Qualquer analista imparcial e não comprometido com o gozo de benefícios e privilégios “auto assegurados”, em Brasília, percebe que, se políticos e burocratas não mudarem de mentalidade, o Brasil será o mais forte candidato a reeditar o drama venezuelano, a médio prazo, no cenário mundial.
Não discuto, neste breve artigo, a idoneidade dos membros dos Tribunais Superiores e do Ministério Público, aparentemente não contaminados pela avalanche de investigações, denúncias e condenações que atingiram os componentes dos outros Poderes, até porque sendo o Poder Judiciário um poder técnico e o Ministério Público uma função essencial à administração da Justiça, seus integrantes são, na expressiva maioria, aprovados em duríssimos concursos, em que o exame de seu passado ético sofre também severa avaliação. Participei da banca de três concursos de Magistratura (aprovamos, ao todo, menos de 100 magistrados, nos 2 concursos federais e no do Estado de São Paulo, entre 6.000 candidatos). Sei, portanto, do rigor e das dificuldades que lhes impusemos, para conhecer sua competência e vocação.
Tais instituições, todavia, que são técnicas e não políticas, ao arrepio da Lei Suprema, passaram a entender que poderiam substituir os poderes políticos dos governos, neles interferindo, como se legisladores ou executivos fossem.
O terceiro rebaixamento do Brasil no grau de investimento por importante agência de “rating” só ocorreu por força da paralisação das reformas, cujo principal responsável foi o antigo procurador geral da República. Numa nação em que a escandalosa carga tributária beneficia fundamentalmente os burocratas e políticos, sem reverter, em benefício do povo, serviços públicos na proporção de sua cobrança, é de estarrecer a decisão monocrática de respeitado ministro da Suprema Corte, que autorizou aumento do funcionalismo federal que fora suspenso pelo governo, em face do acentuado déficit das contas públicas.
Em outras palavras, o Brasil passou a ser um país menos confiável para receber investimentos pela incapacidade dessas autoridades em perceber que o que gera tributos (para que possam continuar nos seus postos), o que gera emprego, o que gera desenvolvimento são investimentos, que o governo não tem nem recursos suficientes para estimular e tampouco prestígio internacional para receber na proporção que a grandeza do Brasil mereceria.
Por outro lado, os participantes dos governos anteriores, que colocaram assaltantes públicos em empresas estatais, gerando prejuízos monumentais por corrupção e incompetência na Petrobrás, BNDES e outras entidades públicas sustentadas pelos contribuintes brasileiros, além de provocarem inflação de 2 dígitos, desemprego acentuado, PIB negativo, recessão, queda na balança comercial e monumental atraso na eventual inserção brasileira no comércio internacional, protagonizando um populismo deletério e corrosivo, continuam lutando para impedir as reformas saneadoras! E desafiam a Justiça do país, apoiados por notórios violadores da lei, especialistas em promover invasões de terras e de prédios, sob a alegação que o “direito” por eles ditado é que deve prevalecer sobre o que foi aprovado pela Constituinte ou pelo Poder Legislativo. Investigada Senadora da República, defensora no Brasil do ditador Maduro, chegou a dizer que se o presidente Lula for condenado e preso haverá mortes!!!

+===+

● **TAREFA 1**:
Responda às perguntas sobre o artigo:
(a) Segundo o artigo, quantos magistrados foram aprovados nos concursos citados e entre quantos candidatos?
(b) A quem o artigo atribui a principal responsabilidade pela paralisação das reformas?
(c) Quais entidades o artigo nomeia como tendo sofrido prejuízos por corrupção e incompetência?
O artigo e as linhas de dados são materiais independentes, sem relação entre si.

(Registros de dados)
+===+

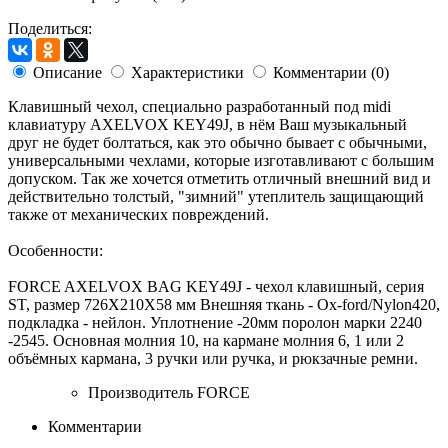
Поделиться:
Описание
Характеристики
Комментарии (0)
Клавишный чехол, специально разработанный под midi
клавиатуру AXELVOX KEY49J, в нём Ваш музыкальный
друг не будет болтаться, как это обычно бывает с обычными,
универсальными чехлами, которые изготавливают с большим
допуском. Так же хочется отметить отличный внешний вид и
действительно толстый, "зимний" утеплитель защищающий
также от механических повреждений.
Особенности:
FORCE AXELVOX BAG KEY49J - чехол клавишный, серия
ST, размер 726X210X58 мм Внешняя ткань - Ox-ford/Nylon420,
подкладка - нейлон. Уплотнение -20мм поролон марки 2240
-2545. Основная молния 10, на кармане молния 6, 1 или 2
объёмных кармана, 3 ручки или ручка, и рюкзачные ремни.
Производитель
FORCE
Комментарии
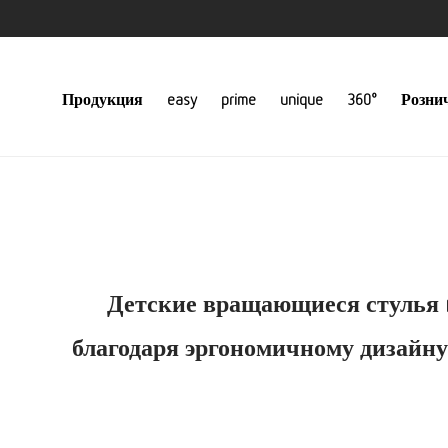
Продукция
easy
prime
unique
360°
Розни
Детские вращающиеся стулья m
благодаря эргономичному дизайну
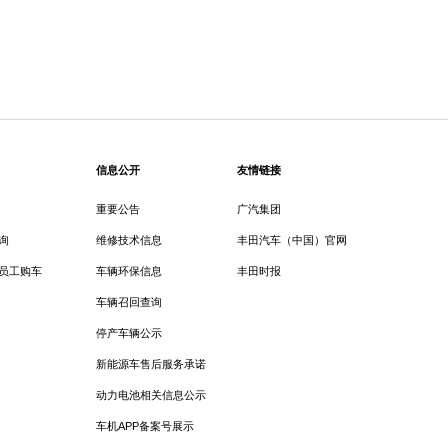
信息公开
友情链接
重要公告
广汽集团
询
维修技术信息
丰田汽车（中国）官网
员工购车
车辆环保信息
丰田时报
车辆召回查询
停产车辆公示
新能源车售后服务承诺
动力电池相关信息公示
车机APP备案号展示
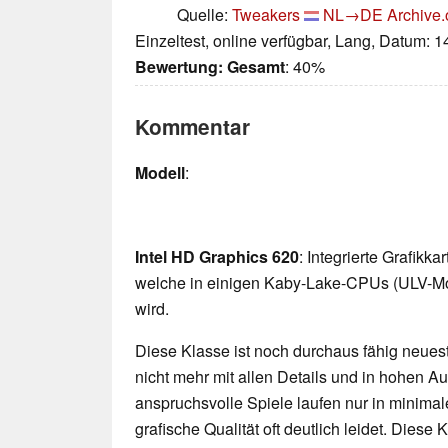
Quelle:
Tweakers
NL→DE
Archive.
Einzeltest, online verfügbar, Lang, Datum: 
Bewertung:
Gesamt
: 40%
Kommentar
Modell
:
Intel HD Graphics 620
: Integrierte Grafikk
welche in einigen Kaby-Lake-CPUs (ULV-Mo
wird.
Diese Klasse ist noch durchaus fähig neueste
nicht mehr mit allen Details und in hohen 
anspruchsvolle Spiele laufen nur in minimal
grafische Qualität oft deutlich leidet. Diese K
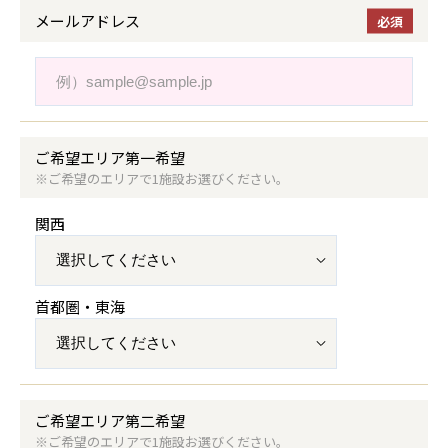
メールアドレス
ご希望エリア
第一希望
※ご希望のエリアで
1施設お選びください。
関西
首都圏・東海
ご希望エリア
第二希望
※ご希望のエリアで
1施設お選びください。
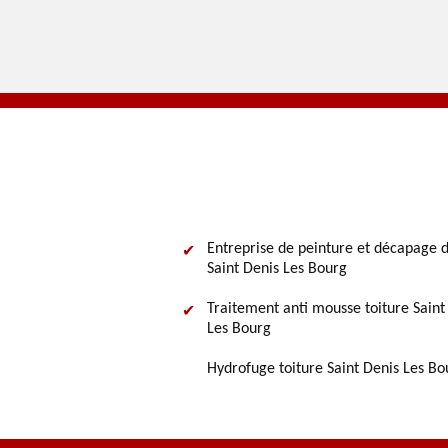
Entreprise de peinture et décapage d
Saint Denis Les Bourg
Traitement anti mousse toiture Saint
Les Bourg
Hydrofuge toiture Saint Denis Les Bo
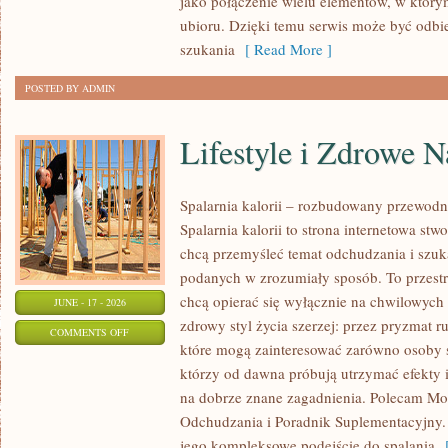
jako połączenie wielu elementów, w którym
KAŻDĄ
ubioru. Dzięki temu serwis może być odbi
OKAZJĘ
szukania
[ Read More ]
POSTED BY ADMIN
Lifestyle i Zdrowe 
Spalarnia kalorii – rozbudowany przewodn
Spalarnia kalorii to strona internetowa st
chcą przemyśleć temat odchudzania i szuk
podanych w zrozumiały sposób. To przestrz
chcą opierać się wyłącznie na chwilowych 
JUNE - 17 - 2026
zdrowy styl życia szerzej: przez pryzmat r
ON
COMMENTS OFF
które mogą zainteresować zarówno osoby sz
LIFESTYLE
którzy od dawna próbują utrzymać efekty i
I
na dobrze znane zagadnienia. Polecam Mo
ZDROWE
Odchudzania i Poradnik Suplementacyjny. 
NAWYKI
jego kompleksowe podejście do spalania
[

+===+

● **TAREFA 2**: Transcreva como tabela Markdown, com as colunas Nº e Linha, as linhas dos registros de dados que vão da linha com "Entreprise de peinture et décapage d" até a linha com "Hydrofuge toiture Saint Denis Les Bo", ambas incluídas, sem as linhas em branco.

● **RESPOSTA 1**:
(a) Menos de 100 magistrados, entre 6.000 candidatos.
(b) Ao antigo procurador geral da República.
(c) A Petrobrás e o BNDES, além de outras entidades públicas.

● **RESPOSTA 2**:
| Nº | Linha |
|---|---|
| 1 | Entreprise de peinture et décapage d |
| 2 | Saint Denis Les Bourg |
| 3 | Traitement anti mousse toiture Saint |
| 4 | Les Bourg |
| 5 | Hydrofuge toiture Saint Denis Les Bo |